Saturday, December 22, 2018

Dry Humor

The bartender in my syndicated cartoon this week would be out of a job if the politicians of a century ago had anything to say about it.

Which they did. 100 years and a month ago, Congress passed the Food Production Stimulation Act, ostensibly to further the war effort, even though the armistice had been declared ten days earlier.
"And I Thought It Was Only a 'Dud'" by Ted Brown in Chicago Daily News, November, 1918,
recaptioned by Cartoons Magazine, Chicago, February, 1919
After some provisions authorizing the Secretary of Agriculture to act on combating diseases and pests among livestock and produce and to stockpile seeds, the Act prohibited the production of alcoholic beverages of all kinds after May 1 and their import, export, and sale after June 30 "until the conclusion of the present war and thereafter until the termination of demobilization, the date of which shall be determined and proclaimed by the President of the United States." Exception was made only for wine for "sacramental, medicinal, or other than beverage purposes."
"The Latest Autocrat" by R.A. Evans in Baltimore American, November, 1918
The Prohibition movement cobbled together a peculiar coalition of progressives, puritans, suffragists, nativists and racists: Women's Christian Temperance Union president Frances Willard told the New York Voice in 1890 that "'Better whiskey and more of it' is the rallying cry of great, dark-faced mobs." Irish, Russian, Italian, and especially during the war, German immigrants were popularly depicted as habitual drunkards wasting valuable resources and contributing to the downfall of American society.  Prohibitionists promised that banning alcohol would save families from the scourge of abusive fathers, boost industrial production, and fill the pews on Sunday morning.
"Didn't Even Get an Armistice" by Sydney J. Greene in New York Evening Telegram, November 23, 1918
Not everybody was on board, but the prohibition movement had bipartisan support in Congress and around the country. 
"The Last Hope Is Gone" by William Hanny in St. Joseph (MO) News-Press, November 23, 1918
The 1910's and 20's were fertile ground for amending the U.S. Constitution, and prohibition would not be limited to this single bill,  or subject to some future president declaring peace to have broken out. Fifteen states — including nine in which liquor was legal — had already voted to ratify the Eighteenth Amendment to the Constitution by the time the Congress voted for it in December. Ratification would need approval by 21 more state legislatures; 46 voted aye by February. Only Connecticut and Rhode Island voted against it.

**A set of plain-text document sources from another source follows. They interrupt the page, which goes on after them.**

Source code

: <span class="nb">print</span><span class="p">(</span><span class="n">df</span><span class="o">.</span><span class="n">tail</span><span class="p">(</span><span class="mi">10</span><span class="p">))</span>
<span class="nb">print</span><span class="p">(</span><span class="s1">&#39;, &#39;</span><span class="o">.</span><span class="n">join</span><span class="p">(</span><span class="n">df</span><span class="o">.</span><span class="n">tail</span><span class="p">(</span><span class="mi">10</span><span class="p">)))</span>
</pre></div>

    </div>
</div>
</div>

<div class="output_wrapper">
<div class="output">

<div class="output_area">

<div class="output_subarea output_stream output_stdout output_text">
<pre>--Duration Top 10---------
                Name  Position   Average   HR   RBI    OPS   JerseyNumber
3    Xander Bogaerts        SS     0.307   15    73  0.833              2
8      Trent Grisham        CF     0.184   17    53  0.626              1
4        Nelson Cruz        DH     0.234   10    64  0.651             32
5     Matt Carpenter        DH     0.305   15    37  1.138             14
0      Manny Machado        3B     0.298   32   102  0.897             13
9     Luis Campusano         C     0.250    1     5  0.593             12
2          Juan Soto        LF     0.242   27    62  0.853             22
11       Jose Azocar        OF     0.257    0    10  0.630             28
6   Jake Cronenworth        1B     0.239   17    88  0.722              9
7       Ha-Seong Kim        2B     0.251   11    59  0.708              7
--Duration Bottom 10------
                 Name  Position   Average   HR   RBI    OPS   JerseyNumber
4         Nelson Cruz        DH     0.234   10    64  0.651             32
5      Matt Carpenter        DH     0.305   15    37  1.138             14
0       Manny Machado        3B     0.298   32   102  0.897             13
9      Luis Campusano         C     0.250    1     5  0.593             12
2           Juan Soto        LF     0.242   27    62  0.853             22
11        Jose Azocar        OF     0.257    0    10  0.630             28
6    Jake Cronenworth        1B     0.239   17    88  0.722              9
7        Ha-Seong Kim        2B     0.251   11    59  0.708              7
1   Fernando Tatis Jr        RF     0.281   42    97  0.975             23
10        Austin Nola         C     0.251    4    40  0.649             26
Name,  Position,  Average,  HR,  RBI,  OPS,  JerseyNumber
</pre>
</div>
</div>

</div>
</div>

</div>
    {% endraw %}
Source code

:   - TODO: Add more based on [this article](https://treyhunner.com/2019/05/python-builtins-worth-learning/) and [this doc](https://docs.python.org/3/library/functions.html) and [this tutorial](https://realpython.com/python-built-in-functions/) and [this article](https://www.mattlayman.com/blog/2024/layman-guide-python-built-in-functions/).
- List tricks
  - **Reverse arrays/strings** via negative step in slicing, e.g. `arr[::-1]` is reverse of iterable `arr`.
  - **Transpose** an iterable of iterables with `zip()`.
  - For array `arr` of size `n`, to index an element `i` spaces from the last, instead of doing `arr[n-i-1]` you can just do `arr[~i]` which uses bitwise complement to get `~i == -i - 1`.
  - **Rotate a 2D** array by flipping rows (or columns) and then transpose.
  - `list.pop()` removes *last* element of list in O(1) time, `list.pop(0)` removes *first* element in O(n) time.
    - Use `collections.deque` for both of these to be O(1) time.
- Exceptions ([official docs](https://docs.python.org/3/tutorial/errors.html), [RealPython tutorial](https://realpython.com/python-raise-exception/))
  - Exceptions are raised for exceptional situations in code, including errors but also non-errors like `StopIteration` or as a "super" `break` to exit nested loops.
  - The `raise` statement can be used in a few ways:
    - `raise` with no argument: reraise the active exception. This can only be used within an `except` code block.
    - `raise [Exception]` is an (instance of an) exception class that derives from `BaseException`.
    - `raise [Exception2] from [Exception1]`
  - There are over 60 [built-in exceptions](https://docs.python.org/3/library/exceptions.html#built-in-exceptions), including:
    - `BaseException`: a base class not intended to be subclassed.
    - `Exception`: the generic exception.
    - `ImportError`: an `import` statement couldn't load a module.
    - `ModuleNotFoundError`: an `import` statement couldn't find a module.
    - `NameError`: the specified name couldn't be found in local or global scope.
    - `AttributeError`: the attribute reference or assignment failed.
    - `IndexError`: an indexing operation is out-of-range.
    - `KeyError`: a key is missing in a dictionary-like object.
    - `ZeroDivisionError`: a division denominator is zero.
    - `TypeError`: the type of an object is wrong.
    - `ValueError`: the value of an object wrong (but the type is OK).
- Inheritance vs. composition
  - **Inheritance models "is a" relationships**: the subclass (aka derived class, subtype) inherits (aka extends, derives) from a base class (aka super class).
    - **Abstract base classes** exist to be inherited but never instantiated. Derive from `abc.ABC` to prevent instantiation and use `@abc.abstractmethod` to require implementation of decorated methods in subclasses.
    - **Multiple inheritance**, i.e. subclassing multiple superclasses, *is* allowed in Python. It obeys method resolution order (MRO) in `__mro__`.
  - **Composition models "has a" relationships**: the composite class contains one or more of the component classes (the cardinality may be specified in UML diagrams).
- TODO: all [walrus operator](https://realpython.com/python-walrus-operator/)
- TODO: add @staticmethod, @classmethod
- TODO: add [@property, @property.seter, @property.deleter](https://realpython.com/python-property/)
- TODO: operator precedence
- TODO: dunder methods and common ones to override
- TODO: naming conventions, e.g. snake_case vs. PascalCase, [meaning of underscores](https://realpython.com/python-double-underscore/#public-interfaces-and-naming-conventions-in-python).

"Scuttling the Good Ship Victory" by Frank A. Nankivell in New York Journal, November 23, 1918
Moving on to another subject entirely, Congress instigated a postwar investigation into subversive activities at home during the conflict. As far as the editors of the New York Journal were concerned, the chief focus of the investigation was William Randolph Hearst's media empire, headquartered at the New York American. The Journal's editorial page cartoonist, Australian-born Frank A. Nankivell, drew cartoons exclusively attacking Mr. Hearst for the last six weeks of 1918.

On December 3, the Journal splashed three supposedly damning telegrams by Hearst unearthed by the congressional investigation. In one from March 3, 1917, Hearst dictates a cartoon he wanted his New York cartoonist, Winsor McCay, to draw.
According to the Journal, McCay did indeed draw that cartoon to his publisher's specifications. If I am ever able to find that cartoon, I'll be sure to come back and repost it here. Suffice it to say that other cartoonists in Hearst's media empire cranked out "yellow peril" cartoons in the months before U.S. entry into the Great War (see Chicago Examiner cartoonist Harry Murphy's cartoon in this post), with or without Hearst's active direction.
"So Simple—It Sells Papers" by Frank A. Nankivell in New York Journal, December 13, 1918
Surely Journal president Ogden Reid couldn't have been dictating Mr. Nankivell's cartoons!